**THE DATA**
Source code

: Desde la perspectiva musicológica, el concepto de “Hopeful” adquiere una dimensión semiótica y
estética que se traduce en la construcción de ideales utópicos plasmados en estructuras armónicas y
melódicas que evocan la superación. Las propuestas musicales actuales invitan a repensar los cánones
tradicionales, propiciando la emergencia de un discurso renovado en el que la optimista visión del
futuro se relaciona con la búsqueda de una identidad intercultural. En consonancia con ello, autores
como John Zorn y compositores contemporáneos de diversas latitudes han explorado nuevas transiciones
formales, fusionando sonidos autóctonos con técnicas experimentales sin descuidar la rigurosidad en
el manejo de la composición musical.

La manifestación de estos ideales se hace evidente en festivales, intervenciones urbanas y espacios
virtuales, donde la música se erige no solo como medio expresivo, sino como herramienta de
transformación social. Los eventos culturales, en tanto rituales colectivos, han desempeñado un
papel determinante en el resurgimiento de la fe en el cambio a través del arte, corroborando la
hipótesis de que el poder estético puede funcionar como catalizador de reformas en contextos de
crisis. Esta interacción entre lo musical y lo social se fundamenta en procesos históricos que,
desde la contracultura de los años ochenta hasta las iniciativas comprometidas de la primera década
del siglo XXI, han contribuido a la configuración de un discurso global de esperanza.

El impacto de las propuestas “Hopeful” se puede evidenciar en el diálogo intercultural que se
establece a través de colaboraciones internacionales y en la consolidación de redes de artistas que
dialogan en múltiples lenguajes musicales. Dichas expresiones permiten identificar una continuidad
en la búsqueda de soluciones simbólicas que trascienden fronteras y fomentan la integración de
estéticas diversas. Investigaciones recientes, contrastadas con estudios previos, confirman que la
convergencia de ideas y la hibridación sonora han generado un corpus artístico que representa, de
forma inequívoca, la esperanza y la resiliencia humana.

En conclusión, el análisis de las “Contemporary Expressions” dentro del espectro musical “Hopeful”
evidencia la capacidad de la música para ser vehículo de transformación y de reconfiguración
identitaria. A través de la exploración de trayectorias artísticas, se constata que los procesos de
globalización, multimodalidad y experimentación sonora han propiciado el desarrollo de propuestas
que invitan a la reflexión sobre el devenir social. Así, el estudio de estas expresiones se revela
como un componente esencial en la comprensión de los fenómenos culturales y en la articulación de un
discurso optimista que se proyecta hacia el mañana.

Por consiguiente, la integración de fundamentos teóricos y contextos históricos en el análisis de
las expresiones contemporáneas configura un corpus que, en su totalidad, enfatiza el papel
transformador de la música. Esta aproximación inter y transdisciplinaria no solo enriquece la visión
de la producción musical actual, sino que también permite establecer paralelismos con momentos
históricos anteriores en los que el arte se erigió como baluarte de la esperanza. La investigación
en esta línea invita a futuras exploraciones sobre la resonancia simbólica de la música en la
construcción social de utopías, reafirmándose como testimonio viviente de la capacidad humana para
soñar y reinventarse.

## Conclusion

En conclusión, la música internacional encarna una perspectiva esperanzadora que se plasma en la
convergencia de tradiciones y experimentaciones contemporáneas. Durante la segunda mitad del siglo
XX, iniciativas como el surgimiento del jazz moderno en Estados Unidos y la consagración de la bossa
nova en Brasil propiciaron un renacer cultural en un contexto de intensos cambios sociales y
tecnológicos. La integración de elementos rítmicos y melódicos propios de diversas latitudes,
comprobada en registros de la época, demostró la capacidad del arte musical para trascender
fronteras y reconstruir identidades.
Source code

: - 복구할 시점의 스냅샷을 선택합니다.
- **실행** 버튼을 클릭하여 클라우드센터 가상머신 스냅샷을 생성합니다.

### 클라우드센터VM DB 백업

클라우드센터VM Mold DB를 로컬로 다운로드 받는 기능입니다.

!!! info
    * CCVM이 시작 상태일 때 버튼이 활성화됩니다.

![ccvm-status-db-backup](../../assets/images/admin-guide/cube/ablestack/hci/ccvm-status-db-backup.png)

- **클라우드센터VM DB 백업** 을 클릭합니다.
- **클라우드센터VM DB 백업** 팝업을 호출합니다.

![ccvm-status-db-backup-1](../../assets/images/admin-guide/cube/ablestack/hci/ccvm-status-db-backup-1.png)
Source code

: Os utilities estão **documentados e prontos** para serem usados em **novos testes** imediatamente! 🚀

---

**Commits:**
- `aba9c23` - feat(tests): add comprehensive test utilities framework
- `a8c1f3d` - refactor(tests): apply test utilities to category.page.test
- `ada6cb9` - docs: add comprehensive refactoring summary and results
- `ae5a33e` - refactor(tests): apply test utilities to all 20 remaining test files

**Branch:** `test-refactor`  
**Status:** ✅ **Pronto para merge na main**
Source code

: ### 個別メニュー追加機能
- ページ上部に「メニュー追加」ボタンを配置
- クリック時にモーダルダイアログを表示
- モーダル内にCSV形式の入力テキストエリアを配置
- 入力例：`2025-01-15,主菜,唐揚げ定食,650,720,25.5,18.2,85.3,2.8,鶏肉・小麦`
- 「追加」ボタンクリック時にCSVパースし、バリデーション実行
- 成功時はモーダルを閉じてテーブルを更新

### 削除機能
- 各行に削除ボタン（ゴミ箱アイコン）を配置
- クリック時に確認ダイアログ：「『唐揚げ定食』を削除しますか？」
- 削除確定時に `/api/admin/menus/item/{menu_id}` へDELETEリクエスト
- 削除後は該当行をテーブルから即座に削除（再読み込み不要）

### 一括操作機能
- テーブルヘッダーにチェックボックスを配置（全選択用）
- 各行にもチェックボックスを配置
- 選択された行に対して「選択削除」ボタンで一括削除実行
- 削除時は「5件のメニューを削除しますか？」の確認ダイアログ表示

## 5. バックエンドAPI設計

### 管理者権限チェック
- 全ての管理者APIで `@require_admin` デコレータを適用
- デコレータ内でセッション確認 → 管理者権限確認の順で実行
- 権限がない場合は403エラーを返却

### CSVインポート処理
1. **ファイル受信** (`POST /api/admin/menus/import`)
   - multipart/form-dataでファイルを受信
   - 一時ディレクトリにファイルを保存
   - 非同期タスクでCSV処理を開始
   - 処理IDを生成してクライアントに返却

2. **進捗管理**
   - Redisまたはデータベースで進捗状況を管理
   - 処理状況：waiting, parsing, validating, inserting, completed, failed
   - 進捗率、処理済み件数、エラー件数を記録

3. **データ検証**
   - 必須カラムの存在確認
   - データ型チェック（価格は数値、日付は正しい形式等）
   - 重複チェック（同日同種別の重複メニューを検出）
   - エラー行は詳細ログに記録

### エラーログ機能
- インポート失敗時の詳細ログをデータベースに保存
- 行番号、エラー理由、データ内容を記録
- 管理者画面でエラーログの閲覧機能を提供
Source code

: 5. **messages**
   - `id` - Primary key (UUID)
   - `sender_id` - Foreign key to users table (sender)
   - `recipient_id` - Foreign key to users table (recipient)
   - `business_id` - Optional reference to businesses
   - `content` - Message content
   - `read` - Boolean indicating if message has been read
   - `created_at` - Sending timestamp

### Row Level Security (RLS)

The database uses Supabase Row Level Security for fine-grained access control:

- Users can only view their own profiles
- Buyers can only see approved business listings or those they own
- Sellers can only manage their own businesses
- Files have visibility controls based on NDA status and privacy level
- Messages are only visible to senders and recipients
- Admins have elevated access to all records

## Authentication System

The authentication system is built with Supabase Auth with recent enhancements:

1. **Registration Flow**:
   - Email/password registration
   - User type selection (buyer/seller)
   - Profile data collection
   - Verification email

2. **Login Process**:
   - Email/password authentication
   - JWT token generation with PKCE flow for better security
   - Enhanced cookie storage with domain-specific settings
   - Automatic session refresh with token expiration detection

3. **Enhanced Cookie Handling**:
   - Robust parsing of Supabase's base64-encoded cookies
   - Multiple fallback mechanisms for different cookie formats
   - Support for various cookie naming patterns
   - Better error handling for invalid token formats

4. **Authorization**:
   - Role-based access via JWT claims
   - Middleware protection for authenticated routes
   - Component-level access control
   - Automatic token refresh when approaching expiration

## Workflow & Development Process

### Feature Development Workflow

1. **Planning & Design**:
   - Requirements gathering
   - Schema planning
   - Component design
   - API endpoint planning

**JOB ITEM**
Given the records above, return exactly the lines starting at the line containing "virtuales, donde la" and ending at the line containing "establece a través", including both.

**SOLUTION TO THE PROBLEM**
virtuales, donde la música se erige no solo como medio expresivo, sino como herramienta de
transformación social. Los eventos culturales, en tanto rituales colectivos, han desempeñado un
papel determinante en el resurgimiento de la fe en el cambio a través del arte, corroborando la
hipótesis de que el poder estético puede funcionar como catalizador de reformas en contextos de
crisis. Esta interacción entre lo musical y lo social se fundamenta en procesos históricos que,
desde la contracultura de los años ochenta hasta las iniciativas comprometidas de la primera década
del siglo XXI, han contribuido a la configuración de un discurso global de esperanza.

El impacto de las propuestas “Hopeful” se puede evidenciar en el diálogo intercultural que se
establece a través de colaboraciones internacionales y en la consolidación de redes de artistas que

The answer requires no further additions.